I breathed what I hoped didn’t look like too big a sigh of relief. This was going to be easy and it involved absolutely no effort on my part except to remind her, “The volunteers don’t have lockers anymore.”
“Of course.” Her smile was shaky. “You were in on the meeting when we decided we would no longer provide lockers to the volunteers. Like Jim said then, it’s too much of a liability from a security standpoint, what with having to keep an eye on their personal possessions and then having the volunteers going up and down those steps into the basement. A lot of them aren’t as young as they used to be, you know, and I’d hate to think that someone might slip and fall. And it’s not like the old days when most of our volunteers lived right in the neighborhood and walked to work. Back then, they needed a place to store umbrellas and coats and things. Now most of our volunteers live outside the area, and they drive here to the cemetery. They leave a lot of their stuff in their cars, and their coats, of course, get hung in the main coatroom off the reception area. You remember how Jim thought that was such a good idea. Jennine can see the coatroom, right from her desk, and we don’t have to worry about anything getting misplaced or stolen.”
I nodded, and waited for more, but even before Ella said it, a spark ignited inside my brain. Like that idea was the rocket that propelled me, I rose to my feet. “But Marjorie was a volunteer for a long time. That means—”
“She still had her locker.”
We finished the thought in unison.
A world of possibilities spun through my head, but before I could get them in any sort of order, Ella continued. “She was told not to use it anymore, but you know how Marjorie could be. She thought she was special and she didn’t have to follow the rules like everyone else. I just thought of it a bit ago, the locker I mean, and I went downstairs to check and . . .”
“You found something?” My spirits soared to the ceiling. If the clue I needed to wrap up the case was under my nose all this time, I’d give myself a mental slap—but not until I flaunted my success in front of Quinn. I was moving toward the door even before I realized it and I only stopped when Ella put a hand on my arm.
“I didn’t find anything. Not exactly,” she said. “I mean, I didn’t even look inside the locker. I just came right up here to get you.”
“Because . . . ?”
She led the way. “Come on. I’ll show you.”
I
hate basements. They’re mostly damp and stinky, and the dark and the quiet along with the moldy smells freak me out. This is especially true at Garden View, where the basement of the administration building is as old as the cemetery itself and had once (back in the olden days) been used to store bodies in the winter when the gravedigger’s shovels couldn’t penetrate the frozen ground.Naturally, I wasn’t at all sorry when Jim decided to eliminate the locker room down there. It meant I never had a reason to go into the basement.
Except, of course, when Ella had a hold of my arm and was leading the way.

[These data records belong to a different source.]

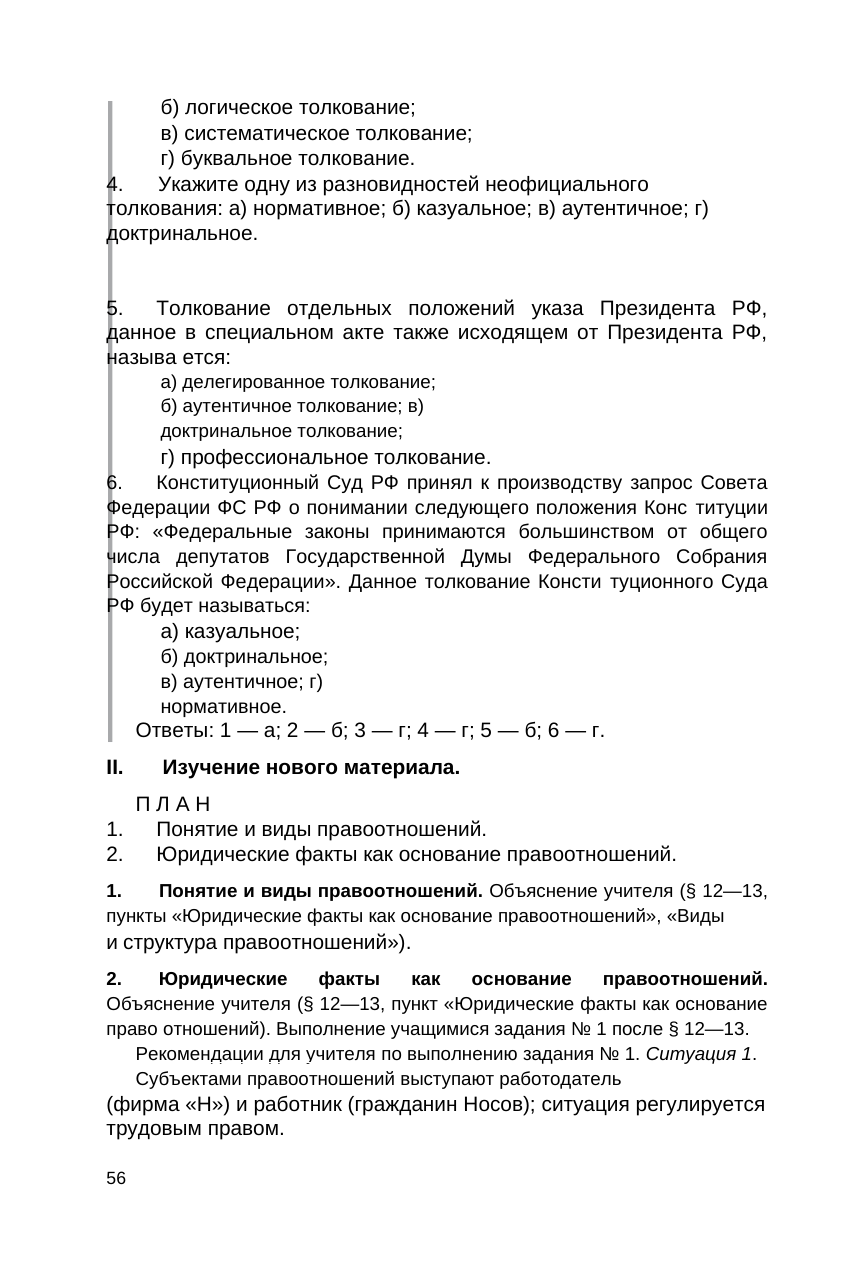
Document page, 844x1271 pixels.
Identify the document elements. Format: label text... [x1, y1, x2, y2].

list Юридические факты как основание правоотношений. [106, 842, 768, 866]
text б) логическое толкование; [160, 94, 768, 118]
list Понятие и виды правоотношений. Объяснение учителя (§ 12—13, пункты «Юридические факты как основание правоотношений», «Виды [106, 880, 768, 926]
list Толкование отдельных положений указа Президента РФ, данное в специальном акте также исходящем от Президента РФ, называ­ ется: [106, 296, 768, 368]
list Конституционный Суд РФ принял к производству запрос Совета Федерации ФС РФ о понимании следующего положения Конс­ титуции РФ: «Федеральные законы принимаются большинством от общего числа депутатов Государственной Думы Федерального Собрания Российской Федерации». Данное толкование Консти­ туционного Суда РФ будет называться: [106, 471, 768, 617]
text г) буквальное толкование. [160, 146, 768, 169]
text а) казуальное; [160, 619, 768, 643]
text б) доктринальное; в) аутентичное; г) нормативное. [160, 645, 331, 717]
text (фирма «Н») и работник (гражданин Носов); ситуация регулируется трудовым правом. [106, 1093, 766, 1140]
text в) систематическое толкование; [160, 121, 768, 144]
text П Л А Н [135, 792, 768, 816]
text Рекомендации для учителя по выполнению задания № 1. Ситуация 1. Субъектами правоотношений выступают работодатель [135, 1043, 768, 1089]
picture [108, 368, 113, 471]
text 56 [106, 1168, 768, 1188]
picture [108, 617, 113, 743]
picture [108, 245, 113, 296]
list Юридические факты как основание правоотношений. Объяснение учителя (§ 12—13, пункт «Юридические факты как основание право­ отношений). Выполнение учащимися задания № 1 после § 12—13. [106, 968, 768, 1039]
picture [108, 101, 113, 172]
text а) делегированное толкование; б) аутентичное толкование; в) доктринальное толкование; [160, 371, 449, 442]
list Укажите одну из разновидностей неофициального толкования: а) нормативное; б) казуальное; в) аутентичное; г) доктринальное. [106, 172, 768, 245]
list структура правоотношений»). [106, 930, 768, 954]
text Ответы: 1 — а; 2 — б; 3 — г; 4 — г; 5 — б; 6 — г. [135, 719, 768, 742]
text г) профессиональное толкование. [160, 445, 768, 469]
list Изучение нового материала. [106, 755, 768, 779]
list Понятие и виды правоотношений. [106, 817, 768, 841]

We got to the door outside what used to be the volunteer locker room and she drew in a calming breath. “You ready?” she asked.
“I’m not sure. If there’s a body, or—”
“Oh, it’s nothing like that,” she said. She pushed open the door and flicked on the overhead fluorescent lights.

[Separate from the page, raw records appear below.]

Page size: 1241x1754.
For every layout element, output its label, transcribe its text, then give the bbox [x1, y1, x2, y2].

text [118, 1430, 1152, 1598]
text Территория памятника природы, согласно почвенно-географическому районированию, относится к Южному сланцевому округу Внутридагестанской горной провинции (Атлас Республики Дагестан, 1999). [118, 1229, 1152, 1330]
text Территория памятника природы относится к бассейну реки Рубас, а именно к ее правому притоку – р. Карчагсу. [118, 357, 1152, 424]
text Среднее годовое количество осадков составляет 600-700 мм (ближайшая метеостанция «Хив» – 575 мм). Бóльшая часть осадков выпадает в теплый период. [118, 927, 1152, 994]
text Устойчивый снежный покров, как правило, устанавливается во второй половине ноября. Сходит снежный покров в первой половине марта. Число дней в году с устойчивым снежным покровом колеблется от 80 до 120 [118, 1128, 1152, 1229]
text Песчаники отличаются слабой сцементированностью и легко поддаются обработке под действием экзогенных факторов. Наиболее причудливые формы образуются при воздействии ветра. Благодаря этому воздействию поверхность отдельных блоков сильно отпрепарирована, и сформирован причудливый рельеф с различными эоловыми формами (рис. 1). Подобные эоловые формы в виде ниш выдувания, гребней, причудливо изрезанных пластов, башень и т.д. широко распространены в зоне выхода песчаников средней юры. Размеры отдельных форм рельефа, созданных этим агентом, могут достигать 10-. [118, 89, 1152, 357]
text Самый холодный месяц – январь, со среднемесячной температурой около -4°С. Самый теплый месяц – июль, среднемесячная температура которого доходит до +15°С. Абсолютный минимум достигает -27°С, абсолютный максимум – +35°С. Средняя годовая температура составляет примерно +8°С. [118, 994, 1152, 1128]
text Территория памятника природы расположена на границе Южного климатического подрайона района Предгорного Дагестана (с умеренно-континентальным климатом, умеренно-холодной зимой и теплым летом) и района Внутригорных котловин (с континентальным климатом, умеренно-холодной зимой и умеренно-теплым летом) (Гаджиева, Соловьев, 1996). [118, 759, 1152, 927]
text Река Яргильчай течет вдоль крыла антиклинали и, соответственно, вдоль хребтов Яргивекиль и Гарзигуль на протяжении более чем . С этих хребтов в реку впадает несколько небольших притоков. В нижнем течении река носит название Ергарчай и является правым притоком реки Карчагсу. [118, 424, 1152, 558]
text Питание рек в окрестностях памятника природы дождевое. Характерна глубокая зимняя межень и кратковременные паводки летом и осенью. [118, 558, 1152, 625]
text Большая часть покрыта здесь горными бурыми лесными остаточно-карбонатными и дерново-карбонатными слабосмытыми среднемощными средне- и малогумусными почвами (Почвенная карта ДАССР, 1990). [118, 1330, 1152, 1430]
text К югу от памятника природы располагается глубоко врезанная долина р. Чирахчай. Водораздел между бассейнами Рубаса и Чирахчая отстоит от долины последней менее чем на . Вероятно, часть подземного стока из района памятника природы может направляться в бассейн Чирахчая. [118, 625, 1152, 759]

It took a moment for my eyes to adjust to the dull light. In the recent past, the locker room had been used for storage, and against the wall to my right, there were boxes piled on the tan linoleum floor. At the far, shadowy end of the room was a door that I knew opened up to stone steps that led right into the cemetery. Directly across from the door were two rows of gray metal lockers with a wooden bench between them.
“That’s Marjorie’s,” Ella said, pointing to the left, all the way down at the end of the row and farthest from the door. “It was just like that when I came down here.”
“Just like . . .” I closed the distance between the door and locker, taking a closer look. “It was open? It was—?”
Ella nodded.
I stood in front of the locker. Not only was it opened, the lock had been forced, and it didn’t take a genius detective to figure that out. The door near the lock was smashed and dented.
The contents of the locker itself looked as if they’d been put through a blender. “Ransacked,” I mumbled. “Just like Marjorie’s house.”
“What do you suppose they took?”
I’d been so busy examining the locker, I hadn’t realized Ella had crossed the room and was standing right in back of me. When she spoke, I jumped.
“Sorry.” She patted my arm and leaned forward. “What do you suppose they took?”
I shrugged. “If something’s missing, we can’t possibly know what it is.” I was tall enough to see up on the top shelf of the locker. “Head scarves,” I said, making a face as I plucked a pile of the nasty, filmy things out of the locker and handed them to Ella. “Our thief didn’t take them, so whoever it was, he had better taste than Marjorie.”